Daniel remembered watching Tennessee games when he was younger and appreciating prolific guard Chris Lofton, who starred for the Volunteers from 2004-08. When Daniel visited Tennessee, he bonded with the team and sensed a family atmosphere.

“They’re competitive,” Daniel said. “They all want to win. That was the most intriguing part.”

Although Daniel’s ankle leaves his status uncertain for Tennessee’s three exhibition games next month in France and Spain, he’s expected to be ready in plenty of time for the start of the season.

Tennessee is counting on the additions of Daniel and Vincennes University transfer Chris Darrington to solidify a backcourt that struggled with inexperience last year.

“With Chris Darrington and James Daniel, we felt like we could get guys who liked to score and were not afraid to go make plays,” Tennessee coach Rick Barnes said. “I think that’s going to help these younger guys because they were put in situations they’d never been put in before.”

Barnes cited the maturity Daniel brings as Tennessee’s lone senior. Daniel will turn 24 on Jan. 29, about a month after Tennessee begins Southeastern Conference play. Nobody else on Tennessee’s roster is older than 20, though juniors Kyle Alexander and Brad Woodson will have their 21st birthdays before the season starts.

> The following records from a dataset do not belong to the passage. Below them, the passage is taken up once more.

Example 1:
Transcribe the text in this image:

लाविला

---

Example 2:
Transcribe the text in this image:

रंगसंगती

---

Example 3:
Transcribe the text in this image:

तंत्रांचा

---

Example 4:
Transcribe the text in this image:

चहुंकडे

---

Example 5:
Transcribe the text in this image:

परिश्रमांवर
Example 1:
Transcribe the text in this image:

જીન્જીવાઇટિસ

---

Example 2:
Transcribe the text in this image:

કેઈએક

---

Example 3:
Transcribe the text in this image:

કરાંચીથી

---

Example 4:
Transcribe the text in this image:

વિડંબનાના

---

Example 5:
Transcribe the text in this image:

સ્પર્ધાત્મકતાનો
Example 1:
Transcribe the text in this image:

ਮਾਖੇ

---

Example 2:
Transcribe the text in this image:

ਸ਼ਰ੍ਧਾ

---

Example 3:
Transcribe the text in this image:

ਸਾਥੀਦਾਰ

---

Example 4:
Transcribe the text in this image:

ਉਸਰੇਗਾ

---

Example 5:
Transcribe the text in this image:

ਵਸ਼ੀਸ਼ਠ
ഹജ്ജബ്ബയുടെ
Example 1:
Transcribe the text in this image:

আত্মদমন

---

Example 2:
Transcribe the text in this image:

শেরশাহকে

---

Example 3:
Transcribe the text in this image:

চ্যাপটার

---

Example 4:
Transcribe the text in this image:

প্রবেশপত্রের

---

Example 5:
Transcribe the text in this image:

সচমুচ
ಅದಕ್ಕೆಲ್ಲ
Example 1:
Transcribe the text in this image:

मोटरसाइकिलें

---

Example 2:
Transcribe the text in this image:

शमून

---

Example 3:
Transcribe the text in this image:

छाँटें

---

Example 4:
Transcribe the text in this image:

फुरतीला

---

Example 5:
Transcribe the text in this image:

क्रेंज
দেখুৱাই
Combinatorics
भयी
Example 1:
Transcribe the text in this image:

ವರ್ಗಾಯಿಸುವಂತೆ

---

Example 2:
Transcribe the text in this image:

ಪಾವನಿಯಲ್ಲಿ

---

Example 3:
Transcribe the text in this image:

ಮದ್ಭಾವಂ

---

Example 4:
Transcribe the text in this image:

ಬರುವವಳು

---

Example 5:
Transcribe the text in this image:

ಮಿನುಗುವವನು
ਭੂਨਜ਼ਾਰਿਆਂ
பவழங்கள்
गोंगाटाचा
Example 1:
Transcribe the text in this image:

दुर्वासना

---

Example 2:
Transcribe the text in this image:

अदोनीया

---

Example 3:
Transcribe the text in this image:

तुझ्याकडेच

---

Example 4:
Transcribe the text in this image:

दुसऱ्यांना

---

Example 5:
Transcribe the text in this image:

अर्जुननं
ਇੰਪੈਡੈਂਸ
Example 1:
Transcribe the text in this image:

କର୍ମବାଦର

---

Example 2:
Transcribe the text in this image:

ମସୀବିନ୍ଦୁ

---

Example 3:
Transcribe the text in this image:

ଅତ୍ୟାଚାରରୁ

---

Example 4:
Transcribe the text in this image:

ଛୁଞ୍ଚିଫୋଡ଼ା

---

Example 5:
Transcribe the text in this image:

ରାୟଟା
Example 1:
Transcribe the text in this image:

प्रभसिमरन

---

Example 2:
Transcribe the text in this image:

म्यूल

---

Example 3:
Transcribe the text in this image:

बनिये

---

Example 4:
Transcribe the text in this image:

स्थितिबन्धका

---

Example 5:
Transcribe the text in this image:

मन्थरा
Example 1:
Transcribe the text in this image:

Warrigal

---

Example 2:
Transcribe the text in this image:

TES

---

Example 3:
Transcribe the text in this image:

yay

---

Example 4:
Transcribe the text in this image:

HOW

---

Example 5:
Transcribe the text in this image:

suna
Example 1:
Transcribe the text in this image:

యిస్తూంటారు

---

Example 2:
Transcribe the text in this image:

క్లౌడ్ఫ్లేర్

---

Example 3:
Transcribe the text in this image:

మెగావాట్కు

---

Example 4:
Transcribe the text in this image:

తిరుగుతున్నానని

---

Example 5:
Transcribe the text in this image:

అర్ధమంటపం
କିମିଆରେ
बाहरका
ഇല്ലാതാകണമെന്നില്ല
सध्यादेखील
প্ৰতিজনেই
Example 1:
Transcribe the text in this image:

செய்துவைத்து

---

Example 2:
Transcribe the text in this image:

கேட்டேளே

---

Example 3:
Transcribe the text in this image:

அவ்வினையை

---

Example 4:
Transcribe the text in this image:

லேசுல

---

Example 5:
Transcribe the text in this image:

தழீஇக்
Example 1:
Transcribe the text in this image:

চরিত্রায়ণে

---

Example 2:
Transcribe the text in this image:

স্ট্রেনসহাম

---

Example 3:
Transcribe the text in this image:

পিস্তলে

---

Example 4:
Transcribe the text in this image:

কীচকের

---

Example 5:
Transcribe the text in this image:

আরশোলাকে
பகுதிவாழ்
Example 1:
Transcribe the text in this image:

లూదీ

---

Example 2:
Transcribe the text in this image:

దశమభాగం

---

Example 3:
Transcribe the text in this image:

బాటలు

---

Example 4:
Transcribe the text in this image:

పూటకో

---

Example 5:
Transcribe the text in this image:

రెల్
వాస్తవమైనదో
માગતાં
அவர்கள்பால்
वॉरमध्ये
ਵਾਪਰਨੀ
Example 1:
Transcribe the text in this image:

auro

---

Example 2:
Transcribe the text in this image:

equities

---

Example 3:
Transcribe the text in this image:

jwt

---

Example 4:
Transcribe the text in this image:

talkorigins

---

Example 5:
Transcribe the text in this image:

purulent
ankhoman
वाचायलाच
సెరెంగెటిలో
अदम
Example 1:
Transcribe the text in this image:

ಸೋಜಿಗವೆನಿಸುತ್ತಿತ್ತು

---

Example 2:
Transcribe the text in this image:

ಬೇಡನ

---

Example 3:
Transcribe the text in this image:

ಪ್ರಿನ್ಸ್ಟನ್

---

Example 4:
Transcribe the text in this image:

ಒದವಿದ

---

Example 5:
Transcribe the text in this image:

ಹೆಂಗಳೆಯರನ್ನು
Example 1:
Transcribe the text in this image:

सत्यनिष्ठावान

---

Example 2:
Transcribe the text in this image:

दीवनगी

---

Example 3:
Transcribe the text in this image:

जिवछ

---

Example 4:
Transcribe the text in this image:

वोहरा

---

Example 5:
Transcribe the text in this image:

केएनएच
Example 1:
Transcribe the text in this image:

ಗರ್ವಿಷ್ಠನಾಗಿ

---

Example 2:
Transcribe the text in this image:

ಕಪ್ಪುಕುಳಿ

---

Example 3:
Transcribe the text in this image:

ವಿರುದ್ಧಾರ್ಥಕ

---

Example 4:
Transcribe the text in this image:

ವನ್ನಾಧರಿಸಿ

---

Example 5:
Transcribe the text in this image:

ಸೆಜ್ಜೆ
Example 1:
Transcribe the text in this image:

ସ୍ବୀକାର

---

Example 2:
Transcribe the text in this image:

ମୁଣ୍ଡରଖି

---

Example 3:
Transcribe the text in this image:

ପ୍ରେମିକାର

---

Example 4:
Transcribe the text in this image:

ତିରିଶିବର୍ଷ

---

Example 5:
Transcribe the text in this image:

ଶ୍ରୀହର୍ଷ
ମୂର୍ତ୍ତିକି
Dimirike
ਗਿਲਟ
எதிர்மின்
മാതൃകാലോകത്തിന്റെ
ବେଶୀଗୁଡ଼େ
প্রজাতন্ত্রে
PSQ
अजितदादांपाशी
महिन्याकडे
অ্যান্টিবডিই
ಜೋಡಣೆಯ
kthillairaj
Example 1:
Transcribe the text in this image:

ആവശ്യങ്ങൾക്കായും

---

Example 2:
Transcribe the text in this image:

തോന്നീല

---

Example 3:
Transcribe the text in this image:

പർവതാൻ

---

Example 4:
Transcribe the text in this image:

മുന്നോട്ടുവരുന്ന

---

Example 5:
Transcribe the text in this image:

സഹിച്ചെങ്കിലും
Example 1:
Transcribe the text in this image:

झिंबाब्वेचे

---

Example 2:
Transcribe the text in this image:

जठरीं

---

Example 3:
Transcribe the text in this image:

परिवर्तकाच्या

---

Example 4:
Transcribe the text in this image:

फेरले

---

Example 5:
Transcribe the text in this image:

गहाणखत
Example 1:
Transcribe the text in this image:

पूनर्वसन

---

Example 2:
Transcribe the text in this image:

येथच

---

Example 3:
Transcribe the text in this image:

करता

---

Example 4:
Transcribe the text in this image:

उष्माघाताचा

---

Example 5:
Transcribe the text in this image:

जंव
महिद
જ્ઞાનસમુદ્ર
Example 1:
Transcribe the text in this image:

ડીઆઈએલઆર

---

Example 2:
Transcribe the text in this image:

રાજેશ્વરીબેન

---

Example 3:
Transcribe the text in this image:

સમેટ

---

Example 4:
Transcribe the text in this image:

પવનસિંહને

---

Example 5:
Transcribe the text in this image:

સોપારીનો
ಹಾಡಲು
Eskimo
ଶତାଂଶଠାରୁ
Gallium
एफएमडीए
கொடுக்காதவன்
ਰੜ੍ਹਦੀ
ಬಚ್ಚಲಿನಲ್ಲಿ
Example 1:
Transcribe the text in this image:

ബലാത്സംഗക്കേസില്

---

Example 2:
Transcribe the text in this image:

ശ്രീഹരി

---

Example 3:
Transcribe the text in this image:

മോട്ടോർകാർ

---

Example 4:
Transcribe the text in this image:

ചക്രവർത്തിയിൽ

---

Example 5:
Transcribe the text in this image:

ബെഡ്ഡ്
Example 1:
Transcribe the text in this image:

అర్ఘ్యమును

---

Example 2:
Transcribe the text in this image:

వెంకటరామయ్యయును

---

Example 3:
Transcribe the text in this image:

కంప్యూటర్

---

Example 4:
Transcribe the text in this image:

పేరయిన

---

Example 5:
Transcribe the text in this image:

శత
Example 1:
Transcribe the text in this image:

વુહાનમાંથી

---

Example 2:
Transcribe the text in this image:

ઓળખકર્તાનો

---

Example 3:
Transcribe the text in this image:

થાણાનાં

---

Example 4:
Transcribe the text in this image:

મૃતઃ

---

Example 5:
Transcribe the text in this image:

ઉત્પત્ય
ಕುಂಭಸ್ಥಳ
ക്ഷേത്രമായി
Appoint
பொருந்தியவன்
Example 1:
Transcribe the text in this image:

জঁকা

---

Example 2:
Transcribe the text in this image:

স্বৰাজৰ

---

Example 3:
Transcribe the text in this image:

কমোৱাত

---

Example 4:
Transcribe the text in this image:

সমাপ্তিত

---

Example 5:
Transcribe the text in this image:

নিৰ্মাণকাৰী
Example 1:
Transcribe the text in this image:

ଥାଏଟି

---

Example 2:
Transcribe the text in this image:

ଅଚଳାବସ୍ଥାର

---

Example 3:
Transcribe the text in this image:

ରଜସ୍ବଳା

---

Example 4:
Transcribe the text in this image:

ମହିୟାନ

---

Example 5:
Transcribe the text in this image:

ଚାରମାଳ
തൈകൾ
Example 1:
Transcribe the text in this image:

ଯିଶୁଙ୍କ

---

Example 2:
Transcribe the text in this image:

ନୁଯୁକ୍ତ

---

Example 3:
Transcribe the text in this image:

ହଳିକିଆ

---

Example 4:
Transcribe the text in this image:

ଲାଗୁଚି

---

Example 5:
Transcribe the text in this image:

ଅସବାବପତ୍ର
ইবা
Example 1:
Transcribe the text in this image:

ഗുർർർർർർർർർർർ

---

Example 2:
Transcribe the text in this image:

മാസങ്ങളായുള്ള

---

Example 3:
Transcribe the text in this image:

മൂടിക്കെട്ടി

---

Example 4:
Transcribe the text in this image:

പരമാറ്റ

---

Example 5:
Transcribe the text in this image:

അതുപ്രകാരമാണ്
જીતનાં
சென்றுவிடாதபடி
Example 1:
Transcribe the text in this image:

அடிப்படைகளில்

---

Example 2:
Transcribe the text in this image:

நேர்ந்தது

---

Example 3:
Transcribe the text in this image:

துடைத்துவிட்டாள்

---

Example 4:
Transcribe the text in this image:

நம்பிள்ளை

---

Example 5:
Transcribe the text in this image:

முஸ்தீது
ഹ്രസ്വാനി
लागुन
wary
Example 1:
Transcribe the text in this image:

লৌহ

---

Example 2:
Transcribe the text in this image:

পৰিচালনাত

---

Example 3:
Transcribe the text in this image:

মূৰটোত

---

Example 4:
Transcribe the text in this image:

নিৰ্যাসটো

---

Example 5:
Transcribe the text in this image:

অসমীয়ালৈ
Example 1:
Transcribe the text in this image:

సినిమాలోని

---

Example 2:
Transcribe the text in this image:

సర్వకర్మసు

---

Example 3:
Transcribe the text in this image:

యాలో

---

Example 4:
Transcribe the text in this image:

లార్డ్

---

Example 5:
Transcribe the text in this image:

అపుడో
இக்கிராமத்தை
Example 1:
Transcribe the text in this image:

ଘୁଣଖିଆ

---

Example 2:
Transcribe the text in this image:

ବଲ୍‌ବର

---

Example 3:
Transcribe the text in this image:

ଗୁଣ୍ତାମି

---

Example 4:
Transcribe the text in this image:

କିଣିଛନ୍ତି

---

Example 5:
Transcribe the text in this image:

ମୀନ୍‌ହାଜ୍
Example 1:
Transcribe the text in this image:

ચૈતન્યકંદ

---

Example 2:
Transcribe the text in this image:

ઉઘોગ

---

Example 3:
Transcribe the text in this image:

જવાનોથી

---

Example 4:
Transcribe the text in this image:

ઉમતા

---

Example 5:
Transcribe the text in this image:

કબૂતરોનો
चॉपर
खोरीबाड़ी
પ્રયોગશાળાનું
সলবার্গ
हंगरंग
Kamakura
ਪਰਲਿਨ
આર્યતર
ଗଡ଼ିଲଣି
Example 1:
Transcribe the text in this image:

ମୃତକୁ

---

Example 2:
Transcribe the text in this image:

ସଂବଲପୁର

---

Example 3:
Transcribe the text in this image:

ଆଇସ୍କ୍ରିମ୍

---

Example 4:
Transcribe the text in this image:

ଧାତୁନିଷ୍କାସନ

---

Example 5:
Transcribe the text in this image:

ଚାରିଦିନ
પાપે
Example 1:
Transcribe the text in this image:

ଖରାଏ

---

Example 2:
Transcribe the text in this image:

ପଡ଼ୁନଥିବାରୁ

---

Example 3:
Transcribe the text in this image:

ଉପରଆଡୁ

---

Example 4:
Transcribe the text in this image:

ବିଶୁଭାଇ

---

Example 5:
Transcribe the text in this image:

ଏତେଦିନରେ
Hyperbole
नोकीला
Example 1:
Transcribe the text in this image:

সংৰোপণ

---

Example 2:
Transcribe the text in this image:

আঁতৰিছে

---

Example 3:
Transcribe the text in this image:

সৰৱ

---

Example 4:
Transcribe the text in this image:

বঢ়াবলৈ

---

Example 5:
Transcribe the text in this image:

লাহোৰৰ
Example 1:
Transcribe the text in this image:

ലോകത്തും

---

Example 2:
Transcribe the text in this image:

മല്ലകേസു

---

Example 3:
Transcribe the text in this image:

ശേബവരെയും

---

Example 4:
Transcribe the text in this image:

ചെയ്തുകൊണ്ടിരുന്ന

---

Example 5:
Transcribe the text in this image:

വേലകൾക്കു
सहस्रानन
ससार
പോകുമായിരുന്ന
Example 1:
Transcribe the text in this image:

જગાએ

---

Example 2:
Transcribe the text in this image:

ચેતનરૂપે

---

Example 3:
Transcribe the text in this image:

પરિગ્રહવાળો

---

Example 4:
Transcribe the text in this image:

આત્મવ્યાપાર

“He’s older than all of us, so I think I can learn some things from him,” Darrington said.

Daniel’s teammates will learn plenty about his knack for drawing fouls. Not only did Daniel lead all Division I players in scoring during that 2015-16 season, he also topped the nation in free-throw attempts with 331.

They’ll also learn about his work ethic. Daniel’s father, James Daniel Jr., remembers how his son used to take about 200 jump shots every morning before his classes started at Phoebus High School in Hampton, Virginia.

“He’s just been a workaholic,” James Daniel Jr. said. “Well, we’d call it a workaholic, but he’d probably say it was something that he loved doing.”

All that practice helped Daniel overcome his lack of height at Howard to become an NCAA scoring leader. Now he’s ready to compete at a higher level.

He got an idea of what to expect from Quinton Chievous, who made the move in reverse by leading MEAC program Hampton to the NCAA Tournament after starting out at Tennessee. Daniel said Chievous told him he “should do really well here.”

Daniel agrees.

“I don’t think they would have brought me here if they didn’t think I could compete at this level,” Daniel said.